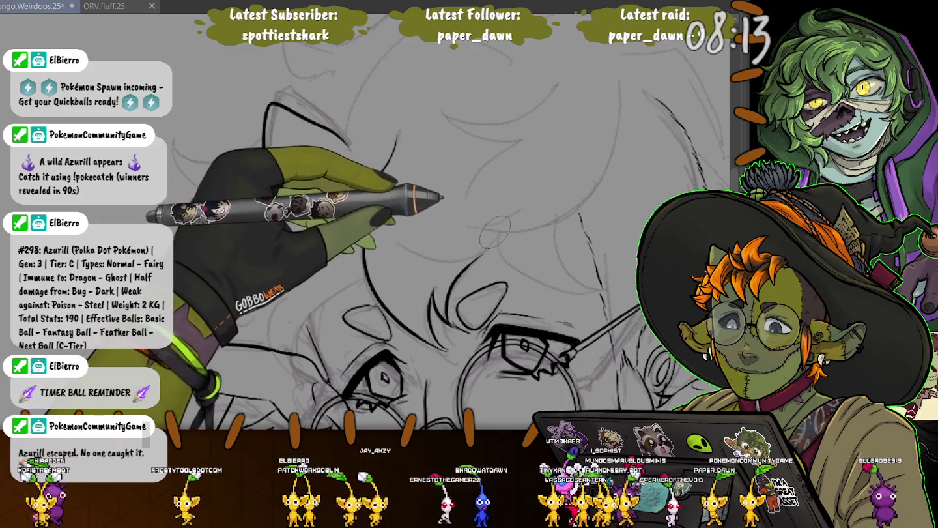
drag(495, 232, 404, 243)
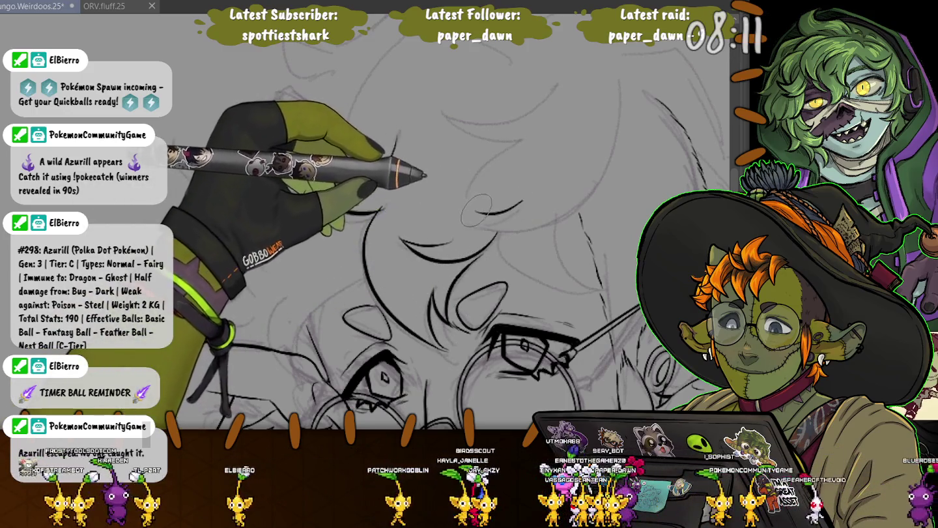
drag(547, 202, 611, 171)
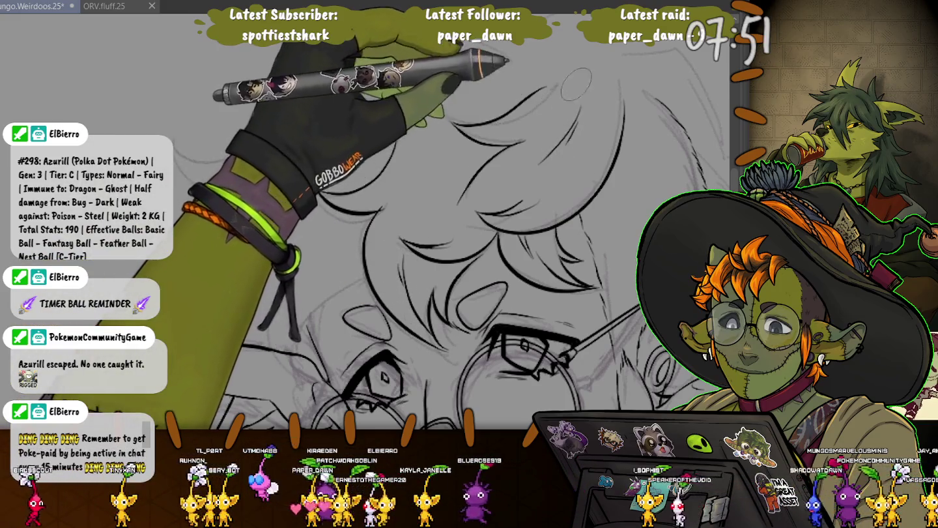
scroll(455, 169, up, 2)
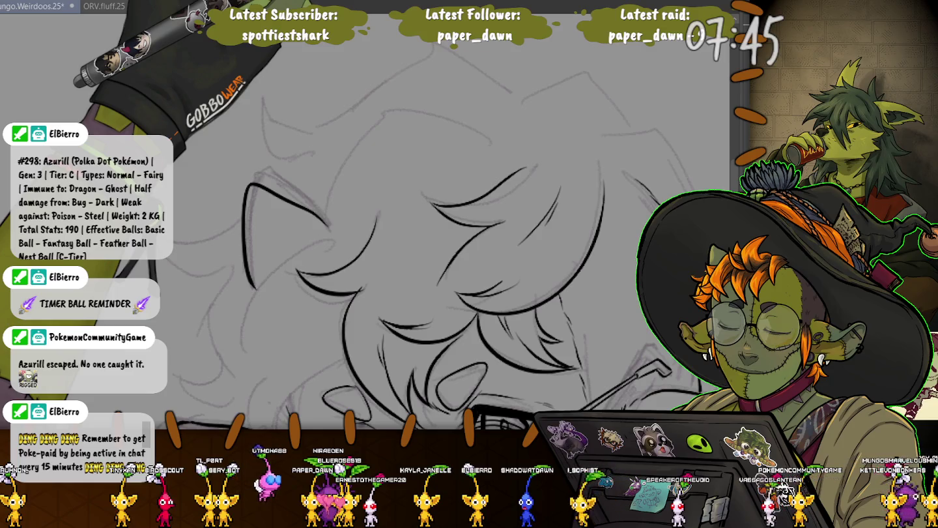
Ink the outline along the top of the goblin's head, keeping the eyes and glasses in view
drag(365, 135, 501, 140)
━━━
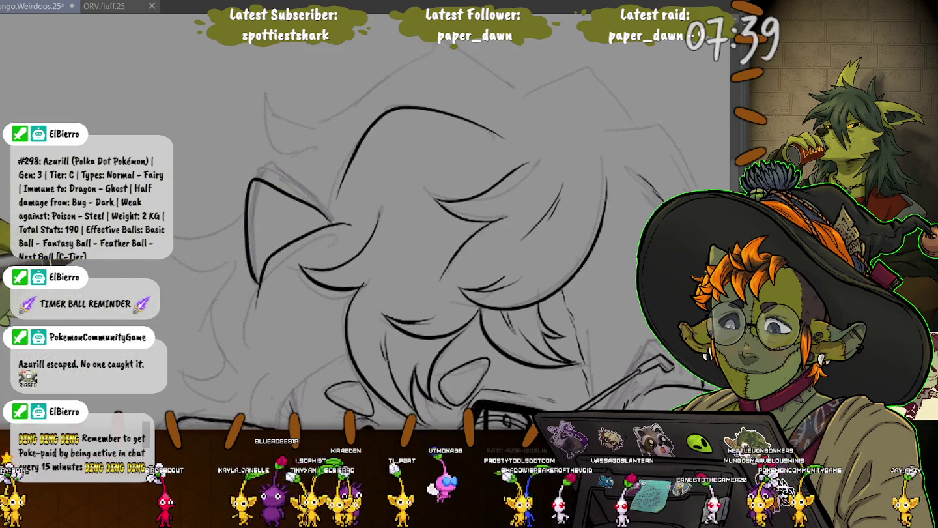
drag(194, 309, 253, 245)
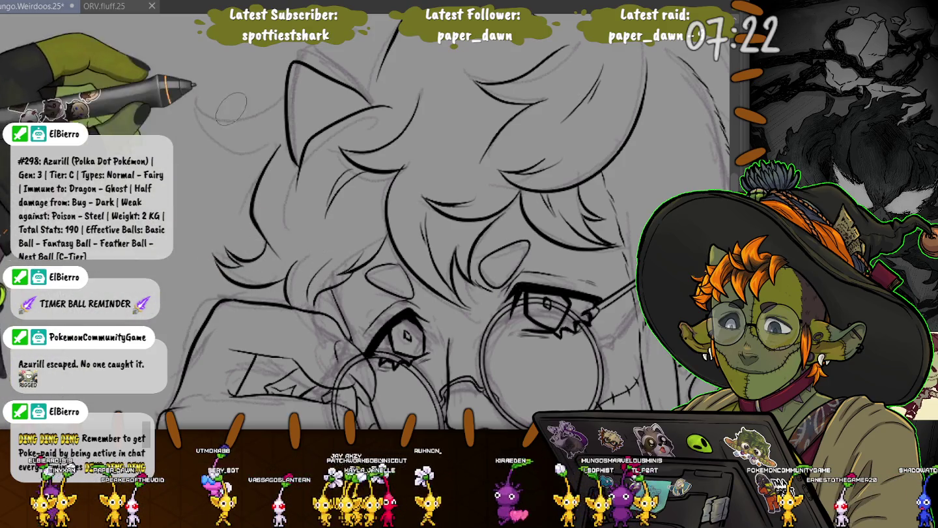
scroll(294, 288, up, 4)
━━━
■ **TASK STATEMENT**
Leave out every picture, and copy exactly the lines above starting at the one holding "scroll(455, 169, up, 2)" and ending at the one holding "drag(365, 135, 501, 140)", no more and no less.

■ **WRITTEN RESPONSE**
scroll(455, 169, up, 2)
Ink the outline along the top of the goblin's head, keeping the eyes and glasses in view
drag(365, 135, 501, 140)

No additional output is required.